===== Input records

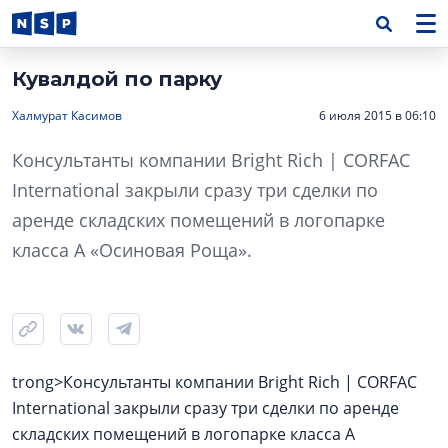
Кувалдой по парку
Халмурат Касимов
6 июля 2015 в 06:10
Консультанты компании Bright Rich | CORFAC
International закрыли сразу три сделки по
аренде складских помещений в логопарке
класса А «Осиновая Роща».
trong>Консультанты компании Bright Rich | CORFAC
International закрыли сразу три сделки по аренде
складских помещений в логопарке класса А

==========

# What the task asks
Copy the text in the material above line for line, character for character, and leave out the picture.

# Answer to the problem
Кувалдой по парку
Халмурат Касимов
6 июля 2015 в 06:10
Консультанты компании Bright Rich | CORFAC
International закрыли сразу три сделки по
аренде складских помещений в логопарке
класса А «Осиновая Роща».
trong>Консультанты компании Bright Rich | CORFAC
International закрыли сразу три сделки по аренде
складских помещений в логопарке класса А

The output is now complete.